Slow emotion

“Wait’ll I get the guy who wrote this script.”

“Wait’ll I get the guy who wrote this script.”

Rated 4.0

As I watched Brad Pitt’s latest movie, Killing Them Softly from director Andrew Dominik, I sat in a virtually empty theater with a few friends and other patrons. The movie is a slow, meditative and strangely beautiful examination of bad people, and I could sense it testing the audience’s patience.

I kept hearing the relentless “tap, tap, tap” of restless leg syndrome coming from somebody behind us. I heard a lot—a lot—of deep sighing from the few who were there, along with the rustling of their clothes as they fidgeted in their seats.

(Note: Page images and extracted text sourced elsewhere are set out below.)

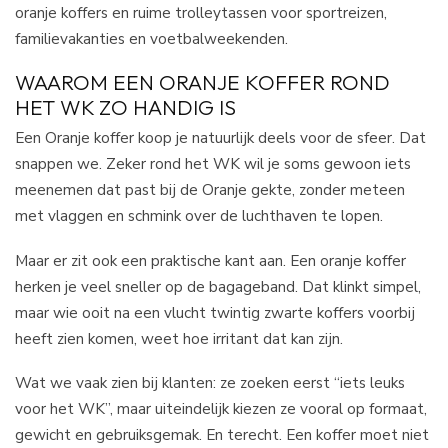
oranje koffers en ruime trolleytassen voor sportreizen,
familievakanties en voetbalweekenden.
WAAROM EEN ORANJE KOFFER ROND
HET WK ZO HANDIG IS
Een Oranje koffer koop je natuurlijk deels voor de sfeer. Dat
snappen we. Zeker rond het WK wil je soms gewoon iets
meenemen dat past bij de Oranje gekte, zonder meteen
met vlaggen en schmink over de luchthaven te lopen.
Maar er zit ook een praktische kant aan. Een oranje koffer
herken je veel sneller op de bagageband. Dat klinkt simpel,
maar wie ooit na een vlucht twintig zwarte koffers voorbij
heeft zien komen, weet hoe irritant dat kan zijn.
Wat we vaak zien bij klanten: ze zoeken eerst “iets leuks
voor het WK”, maar uiteindelijk kiezen ze vooral op formaat,
gewicht en gebruiksgemak. En terecht. Een koffer moet niet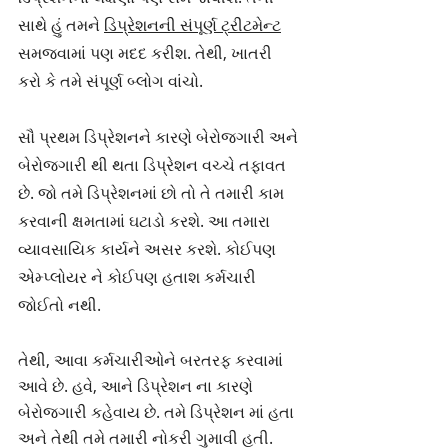
સાથે હું તમને 
ડિપ્રેશનની સંપૂર્ણ ટ્રીટમેન્ટ
સમજવામાં પણ મદદ કરીશ. તેથી, ખાતરી 
કરો કે તમે સંપૂર્ણ બ્લોગ વાંચો.
સૌ પ્રથમ ડિપ્રેશનને કારણે બેરોજગારી અને 
બેરોજગારી થી થતા ડિપ્રેશન વચ્ચે તફાવત 
છે. જો તમે ડિપ્રેશનમાં છો તો તે તમારી કામ 
કરવાની ક્ષમતામાં ઘટાડો કરશે. આ તમારા 
વ્યાવસાયિક કાર્યને અસર કરશે. કોઈપણ 
એમ્પ્લોયર ને કોઈપણ હતાશ કર્મચારી 
જોઈતો નથી.
તેથી, આવા કર્મચારીઓને બરતરફ કરવામાં 
આવે છે. હવે, આને ડિપ્રેશન ના કારણે 
બેરોજગારી કહેવાય છે. તમે ડિપ્રેશન માં હતા 
અને તેથી તમે તમારી નોકરી ગુમાવી હતી. 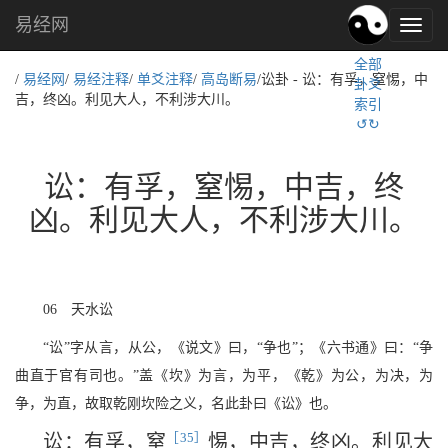
易经网
易
经
全部
文
/
易经网
/
易经注释
/
单爻注释
/
高岛断易
/讼卦 - 讼：有孚，窒惕，中
卦爻
化,
吉，终凶。利见大人，不利涉大川。
索引
国
↺↻
学
文
化
讼：有孚，窒惕，中吉，终
凶。利见大人，不利涉大川。
06 天水讼
“讼”字从言，从公，《说文》曰，“争也”；《六书通》曰：“争
曲直于官有司也。”盖《坎》为言，为平，《乾》为公，为决，为
争，为直，故取乾刚坎险之义，名此卦曰《讼》也。
［35］
讼：有孚，窒
惕，中吉，终凶。利见大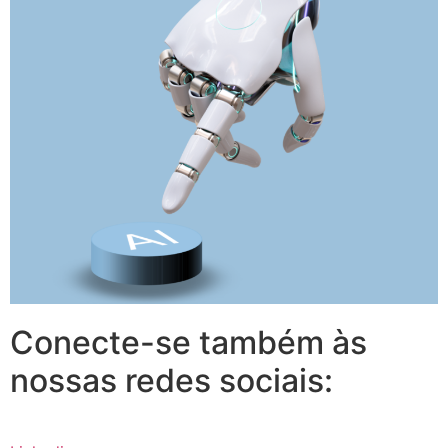
Conecte-se também às
nossas redes sociais: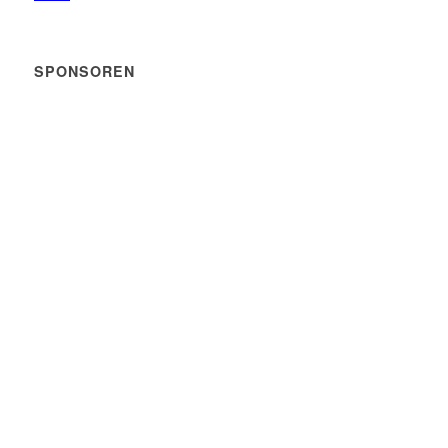
SPONSOREN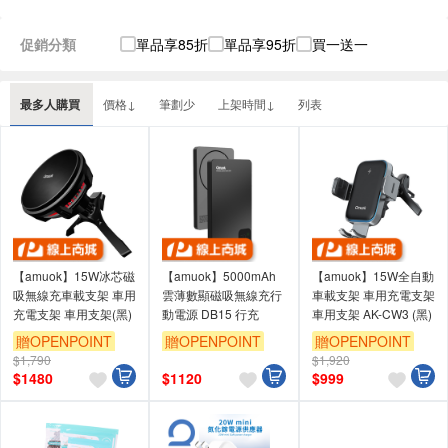
促銷分類
單品享85折
單品享95折
買一送一
最多人購買
價格↓
筆劃少
上架時間↓
列表
【amuok】15W冰芯磁
【amuok】5000mAh
【amuok】15W全自動
吸無線充車載支架 車用
雲薄數顯磁吸無線充行
車載支架 車用充電支架
充電支架 車用支架(黑)
動電源 DB15 行充
車用支架 AK-CW3 (黑)
贈OPENPOINT
贈OPENPOINT
贈OPENPOINT
$1,790
$1,920
$
1480
$
1120
$
999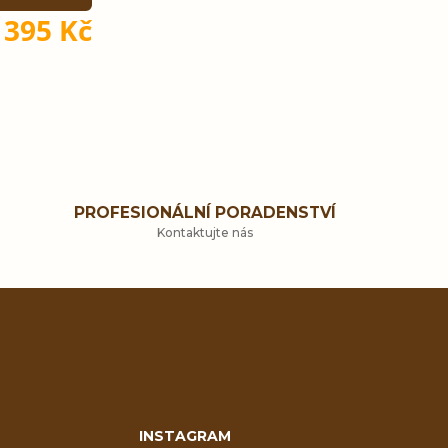
395 Kč
PROFESIONÁLNÍ PORADENSTVÍ
Kontaktujte nás
INSTAGRAM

I guess I’m trying to say Killing Them Softly is a film that requires great patience. This movie takes its time, features more than a few wordy monologues, and lots of poetic slow-motion shots.

Pitt plays Jackie, a smooth, shady type called upon to clean up a situation gone bad with an organized crime card game. Set about four years ago, the country is in recession, and that recession has spread to crime. So when the card game, a big money generator, goes down, something has got to be done.

The big card game is off due to a series of robberies at the games, some of them inside jobs, some of them not. So, some folks are going to die, and it’s Jackie’s job to make sure that goes off without a hitch.

This all results in an interesting look inside what makes a crime syndicate tick, whether it’s accurate or not. I enjoyed seeing Pitt’s Jackie discussing the mechanizations of his killing plans with a buttoned-up type, played by Richard Jenkins, while parked in a swank car.

I also liked seeing a hired hitman (James Gandolfini) drinking heavily and bitching about his wife before he’s supposed to pull off an important job. Jackie, essentially his boss, acts like an antsy shift supervisor who knows his cash drawer is going to come up short when the bell tolls because his employee is hitting the bottle.

Dominik has made a movie like this one before, and it even starred Pitt as another criminal type. The Assassination of Jesse James by the Coward Robert Ford had a similar meditative vibe about it. Audiences were split over how beautiful that film was, and its slow pacing. Killing Them Softly is producing a reaction that echoes the previous film.

In a way, Jackie represents the sort of criminal Jesse James was in his day, but hampered by modern problems regarding money and technology. Dominik uses speeches by Obama and other political types as a background noise, constantly reminding the likes of Jackie that the landscape is changing. When the average Joe has trouble making a buck, it results in less money for stealing and paying hitmen.

Some folks have a pretty bad time in this movie. Ray Liotta endures what has to be one of cinema’s all time worst beatings, full of blood, vomit and broken bones. I’ve read some comments about how Dominik romanticizes or glorifies violence with some of his more poetic killing sequences. Hey, the scene involving Liotta getting his clock cleaned more than balances things out. It’s brutal.

Pitt is just a freaking movie star of the highest order. Every moment he spends on screen in this movie just amplifies that point. Jackie is a despicable character, and while Pitt doesn’t necessarily make him all that likeable, he does make him sinisterly funny and always engaging.

I really liked the use of Gandolfini in this movie. I pictured his Tony Soprano all washed up, relegated to taking killing assignments and drinking himself to oblivion. No, he’s not Tony in this movie, but I’m sure the connection wasn’t lost on him or Dominik.

Critics like Killing Them Softly, while audiences are giving it an “F,” according to Entertainment Weekly’s standard moviegoer polling. I guess that qualifies Dominik as a “critical darling” who’s going to have a hard time procuring big budgets for movie ideas in the future.